> **Task statement**:
Every line from the start of the records through the line with "3: (262, 206, 0.87)" is to be written out exactly; pictures are not.

> **Dataset excerpts**:
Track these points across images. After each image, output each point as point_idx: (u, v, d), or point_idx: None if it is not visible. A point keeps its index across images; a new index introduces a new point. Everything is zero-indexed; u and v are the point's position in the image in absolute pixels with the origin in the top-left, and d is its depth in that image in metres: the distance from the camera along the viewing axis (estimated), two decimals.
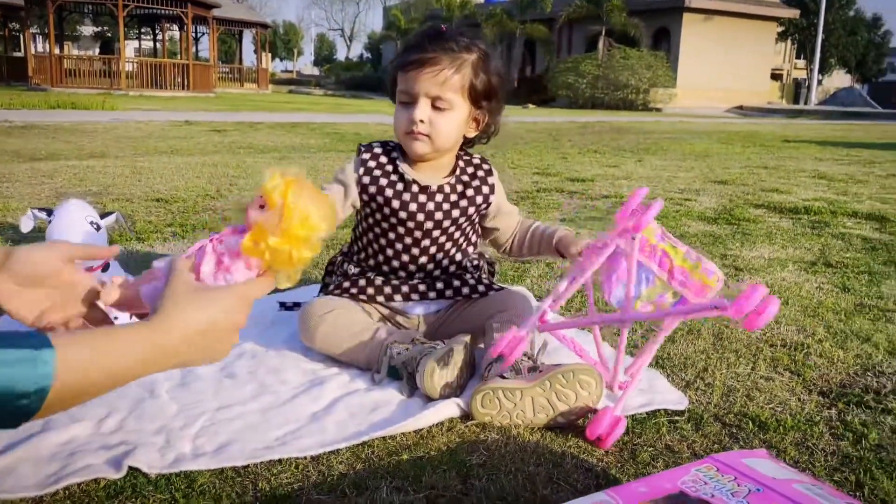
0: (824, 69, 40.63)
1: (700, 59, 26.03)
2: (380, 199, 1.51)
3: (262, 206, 0.87)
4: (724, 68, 26.55)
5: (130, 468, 1.08)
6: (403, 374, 1.39)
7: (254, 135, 8.06)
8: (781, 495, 0.86)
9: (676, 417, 1.33)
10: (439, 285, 1.56)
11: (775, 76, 35.32)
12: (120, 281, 0.94)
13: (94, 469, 1.07)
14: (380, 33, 44.36)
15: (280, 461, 1.14)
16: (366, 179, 1.51)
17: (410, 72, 1.42)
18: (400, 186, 1.51)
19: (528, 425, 1.27)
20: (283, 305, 1.81)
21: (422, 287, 1.56)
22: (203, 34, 26.82)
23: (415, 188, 1.51)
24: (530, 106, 23.51)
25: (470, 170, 1.58)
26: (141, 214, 3.07)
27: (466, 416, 1.30)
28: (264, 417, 1.26)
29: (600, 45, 25.51)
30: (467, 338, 1.44)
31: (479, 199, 1.57)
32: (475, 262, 1.63)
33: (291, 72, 54.13)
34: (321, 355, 1.51)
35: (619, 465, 1.17)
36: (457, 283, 1.57)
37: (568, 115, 17.00)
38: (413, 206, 1.50)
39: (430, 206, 1.51)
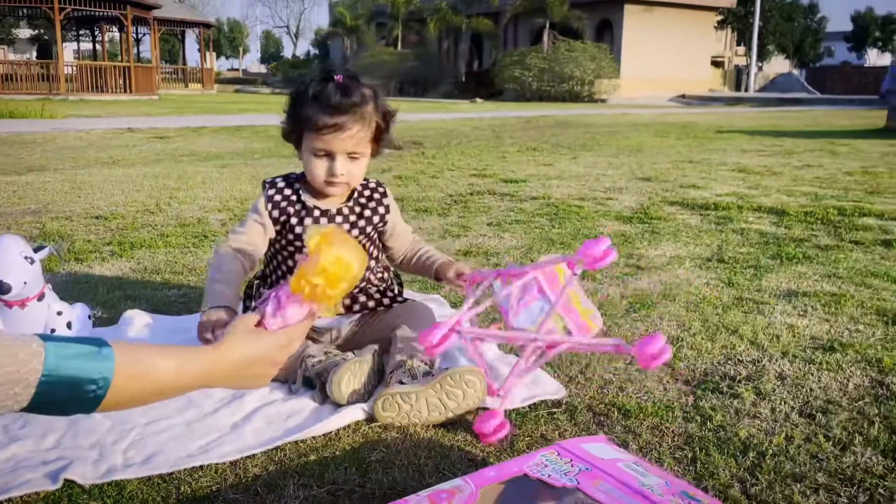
0: (763, 56, 41.84)
1: (642, 49, 26.63)
2: (286, 226, 1.68)
3: (307, 256, 1.15)
4: (665, 58, 27.21)
5: (67, 480, 1.24)
6: (317, 384, 1.56)
7: (197, 140, 8.09)
8: (603, 471, 1.06)
9: (555, 409, 1.53)
10: (346, 301, 1.73)
11: (717, 63, 36.26)
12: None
13: (33, 483, 1.22)
14: (326, 29, 44.06)
15: (202, 467, 1.30)
16: (275, 213, 1.69)
17: (327, 135, 1.58)
18: (303, 213, 1.68)
19: (425, 423, 1.46)
20: None
21: None
22: (144, 35, 26.36)
23: (316, 213, 1.69)
24: (478, 100, 23.77)
25: (367, 193, 1.76)
26: (80, 233, 3.17)
27: (371, 418, 1.48)
28: (189, 429, 1.42)
29: (545, 38, 25.90)
30: (375, 348, 1.62)
31: (376, 219, 1.75)
32: (380, 276, 1.81)
33: (237, 70, 53.42)
34: None
35: (497, 454, 1.36)
36: (363, 298, 1.75)
37: (514, 110, 17.28)
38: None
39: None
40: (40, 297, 1.71)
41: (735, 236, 3.19)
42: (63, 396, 0.87)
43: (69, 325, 1.75)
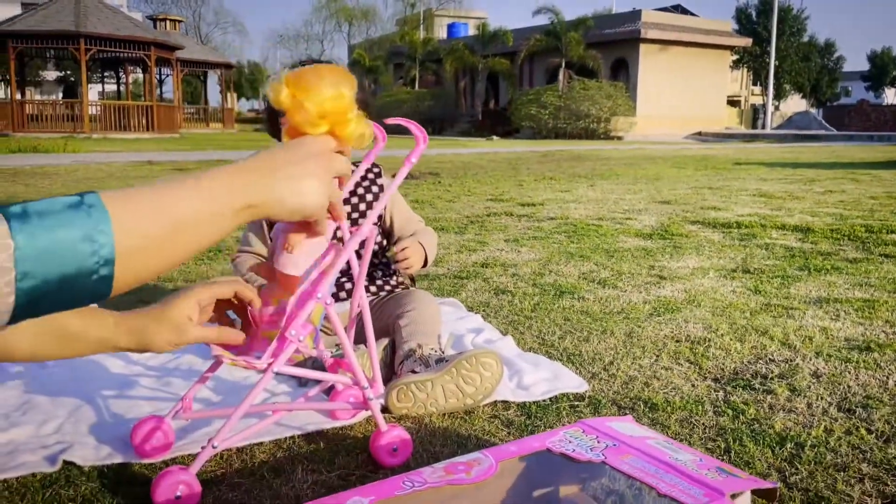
0: (780, 95, 41.88)
1: (658, 87, 26.76)
2: None
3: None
4: (682, 96, 27.31)
5: (66, 463, 1.18)
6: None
7: None
8: (632, 447, 0.98)
9: (577, 402, 1.46)
10: (348, 286, 1.68)
11: (733, 103, 36.37)
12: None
13: (30, 465, 1.16)
14: None
15: None
16: None
17: None
18: None
19: (441, 411, 1.39)
20: None
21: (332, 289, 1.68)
22: (167, 76, 26.89)
23: None
24: (494, 138, 23.91)
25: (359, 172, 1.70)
26: None
27: (385, 409, 1.41)
28: (192, 420, 1.36)
29: (561, 76, 26.10)
30: (385, 341, 1.56)
31: (370, 197, 1.70)
32: (386, 262, 1.76)
33: (258, 111, 54.36)
34: None
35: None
36: (365, 283, 1.69)
37: (530, 146, 17.33)
38: None
39: None
40: None
41: (760, 251, 3.11)
42: (58, 292, 0.53)
43: None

> **Problem solution**:
Track these points across images. After each image, output each point as point_idx: (u, v, d), or point_idx: None if it is not visible. A point keeps its index across images; a new index introduces a new point. Everything is zero-indexed; u and v are the point's position in the image in absolute pixels with the origin in the top-left, and d is its depth in that image in metres: the distance from the camera along the viewing axis (estimated), two decimals.
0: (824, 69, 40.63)
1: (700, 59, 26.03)
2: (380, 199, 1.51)
3: (262, 206, 0.87)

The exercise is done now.